Scott Miller lives on Ozora Road within half a mile of the proposed site. In his experience, Ozora is already a busy road, and with semi-trucks hauling trash every day, there would be littering, increased traffic and possibly more car wrecks.
"I have wrecks all the time in my front yard, and they're pretty bad wrecks when they happen. And they are going to put semis [on Ozora Rd.] on top of that," Miller said.
For both Rose and Cummings, the fact the property owners receive short notice of upcoming plans to rezone is equally offensive.
"They don't even have to post signage at the sight until 15 days before the hearing," Rose said.
"So, if we found out about this 15 days before, we would have to do all this research, everything would have already gone through this process, and we would have had to find an attorney which is already hard enough."
While some had only a few hours' notice, an audience of close to 600 hundred showed up at Graystone Church to learn how they could help take a stand against the rezoning. Rose and other HOA members told those in attendance they now have a lawyer who will work on their case in the weeks leading up to the Gwinnett County Planning Commission's meeting on July 2 and before the County Commissioners vote on the proposal on July 23.
"It's not our decision to make," Rose told Gwinnett Citizen. "All we can do is make sure the people understand how upset we are about it and that if they vote for it, then we won't be voting for them. And that's all we can do."
In little over two weeks, the Facebook group passed its 2,300-member mark, and more citizens sign a petition to stop the rezoning every week. But with the window of opportunity rapidly closing, he and other community leaders urge locals to educate themselves on the regional impact the project could have.
Green flyers with QR codes for the Facebook group are available for pickup at several local businesses. Among those is Body Plex in Grayson where Manager Sara Gasaway shared her stance on the issue saying, "It's important to us that we help the community in any way we can and also protect us as a business and make sure our property values stay intact. And the health of the people is of the utmost importance to us.
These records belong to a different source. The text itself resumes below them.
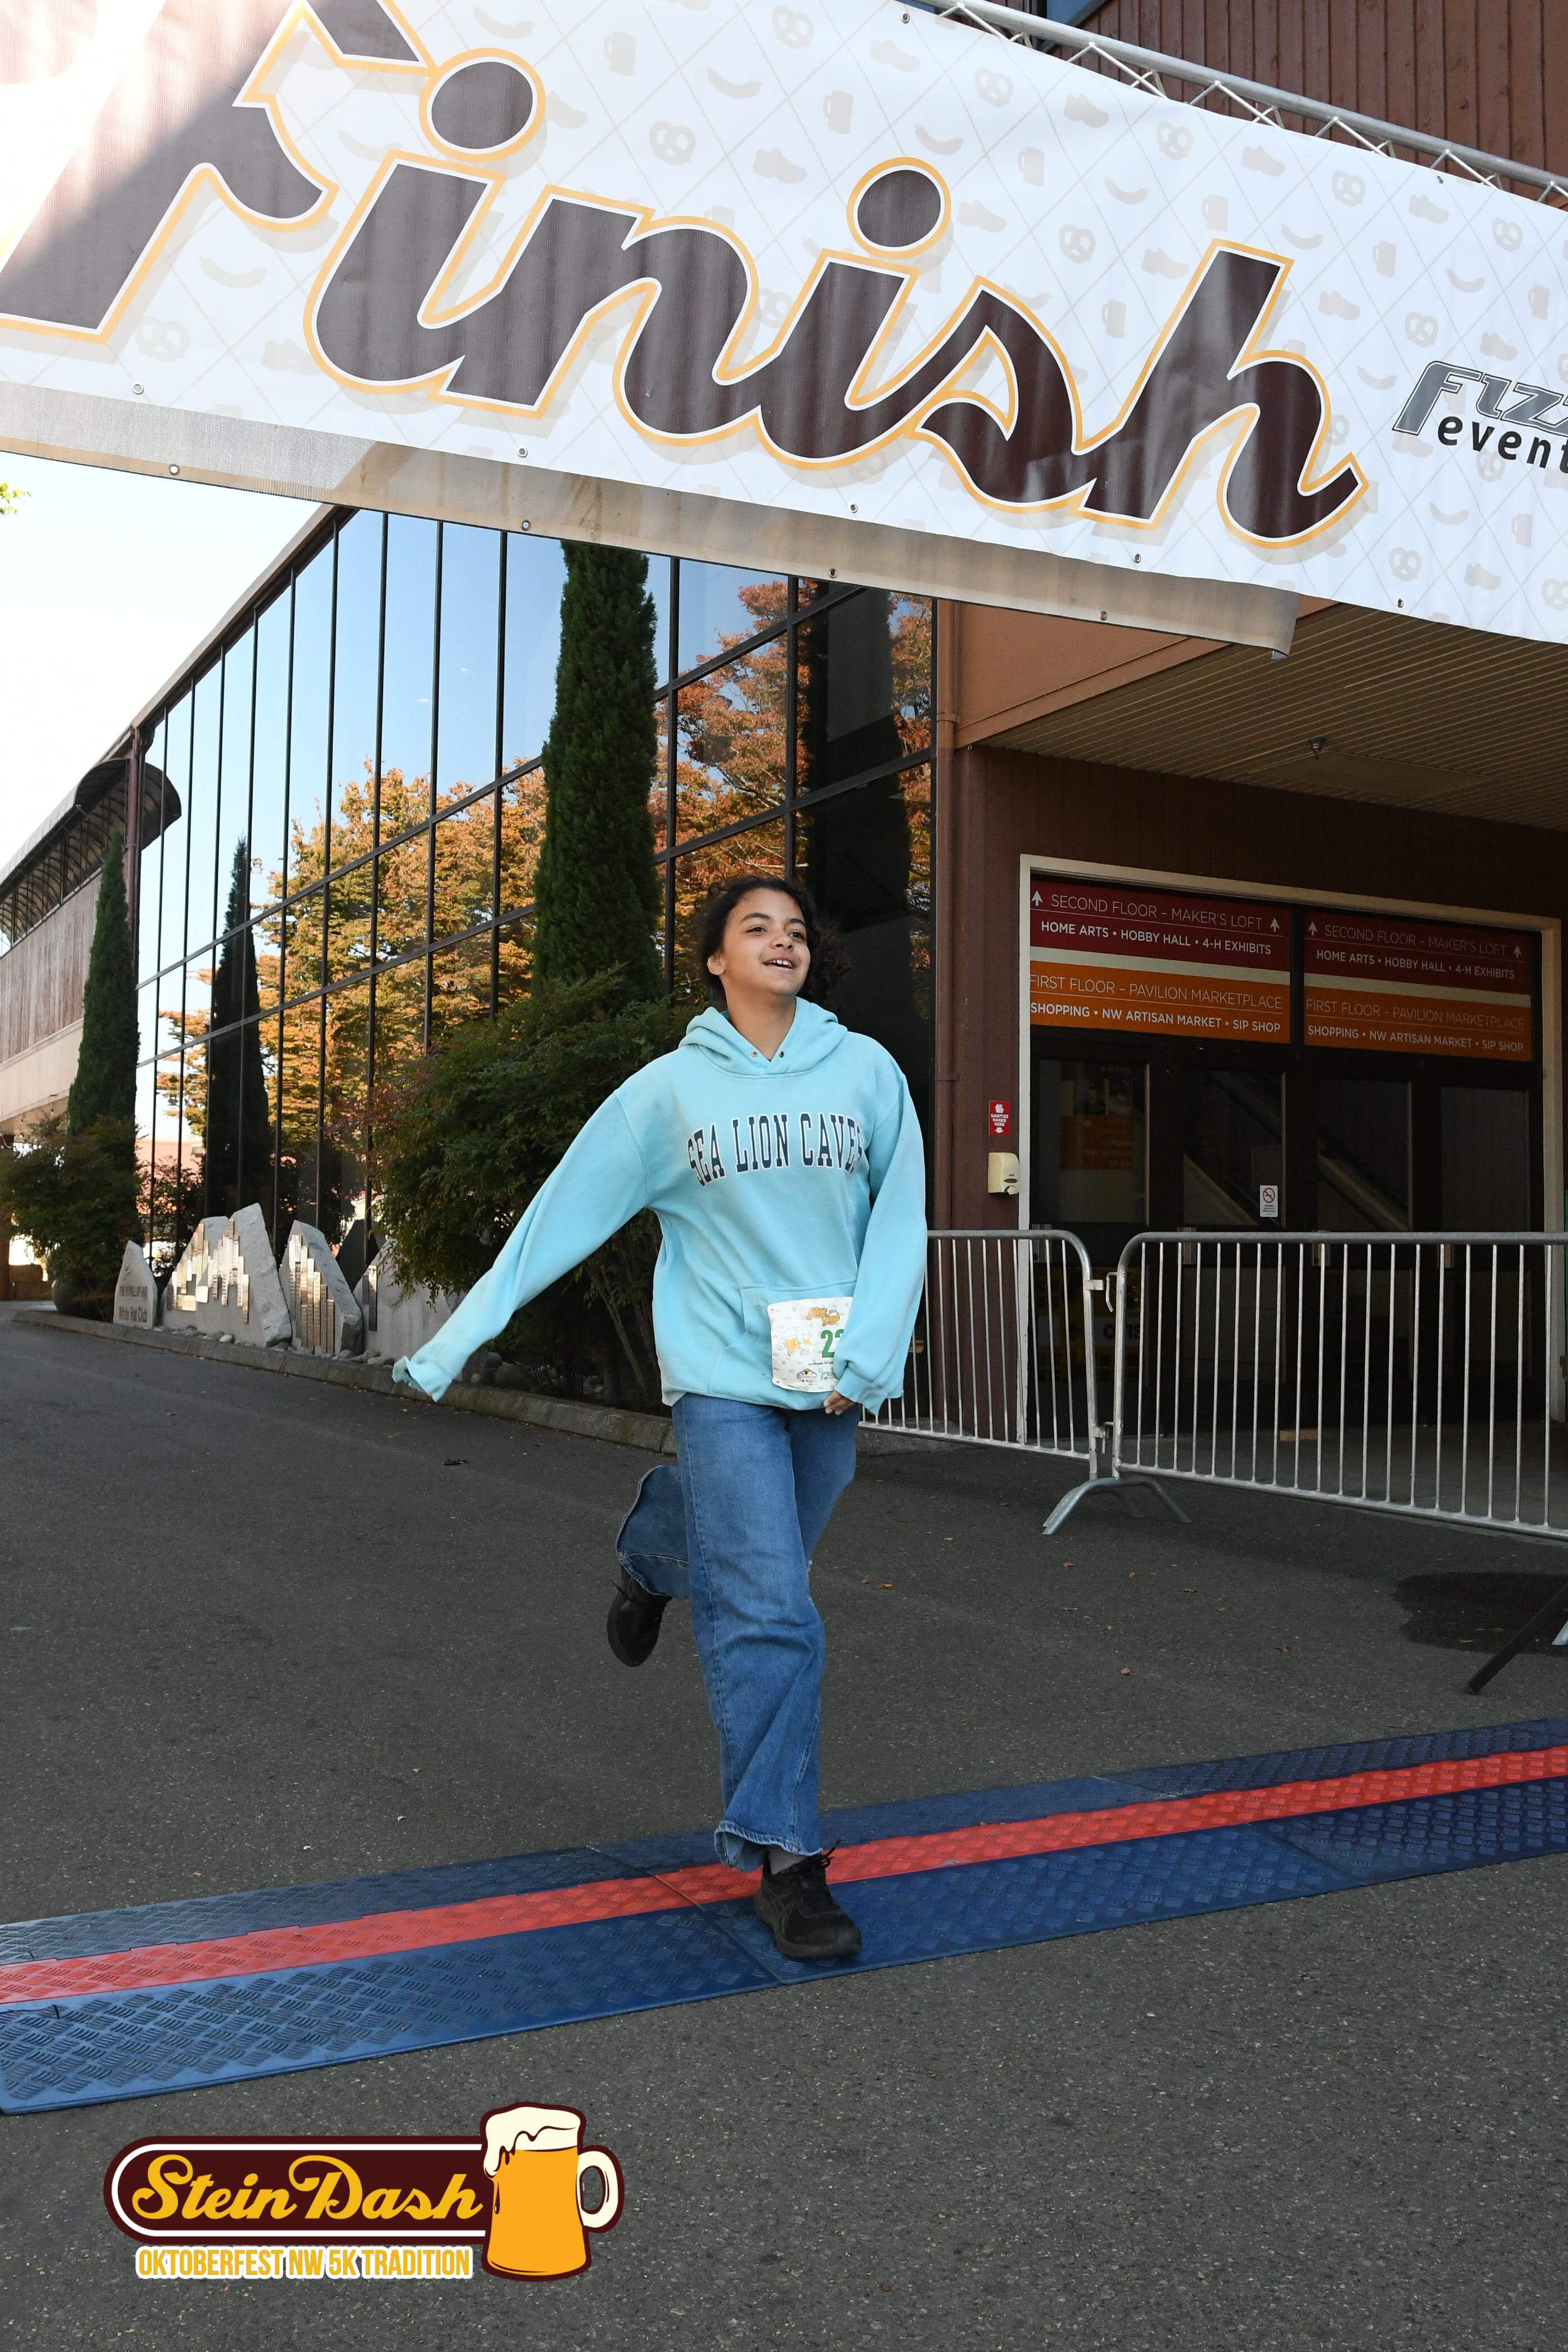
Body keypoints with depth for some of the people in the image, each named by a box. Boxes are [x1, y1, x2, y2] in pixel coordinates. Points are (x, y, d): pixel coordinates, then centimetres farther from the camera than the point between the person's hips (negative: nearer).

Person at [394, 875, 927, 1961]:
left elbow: (900, 1217, 4)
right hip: (724, 1371, -3)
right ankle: (785, 1860, 1)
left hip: (831, 1380, 3)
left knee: (762, 1556, 17)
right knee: (770, 1616, -9)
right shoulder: (668, 1089, 0)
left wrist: (868, 1355, -7)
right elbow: (562, 1214, 0)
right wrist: (456, 1341, -2)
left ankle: (653, 1557, 51)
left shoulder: (866, 1070, 4)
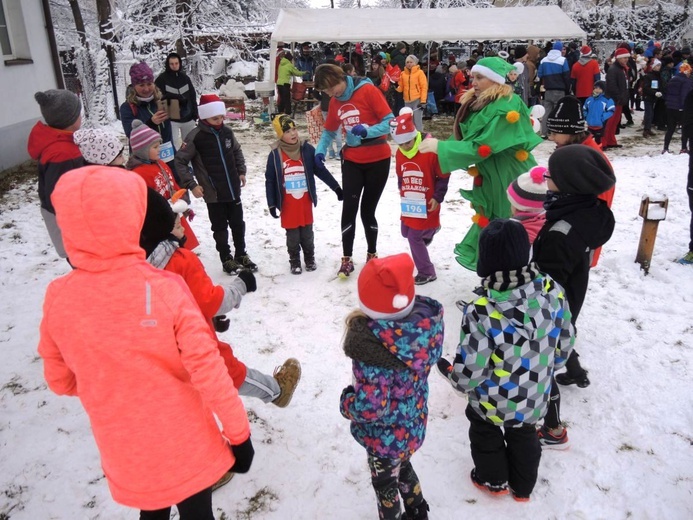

We're a health club so when you do research about bringing in trash, essentially, you talk about all kinds of health issues that come along with that."
The Georgia Department of Community Affairs' Developments of Regional Impact program determined the proposed rezoning may be a project of regional impact and has allowed the Atlanta Regional Commission to evaluate the regional impact of the plan.
"People will tell you this is just another 'not in my backyard' situation, right? But it's not. It's bigger than that. It's not just a 'kick it down the curve, and it's somebody else's problem.' We don't want it in any residential areas," Rose said.
UPDATE: The application for the waste station is withdrawn for the moment (new dates TBD), and property owners are hesitant to celebrate the news.
“We just recently received confirmation from the Planning Commission that the application has been officially withdrawn,” said Larry Rose, a President of Kensington Forest’s HOA, wrote on the Facebook group’s wall. “We are cautiously optimistic about this change of events, but we should all be aware that the applicant has the right to re-submit the application as currently written or slightly modified after 30 days.”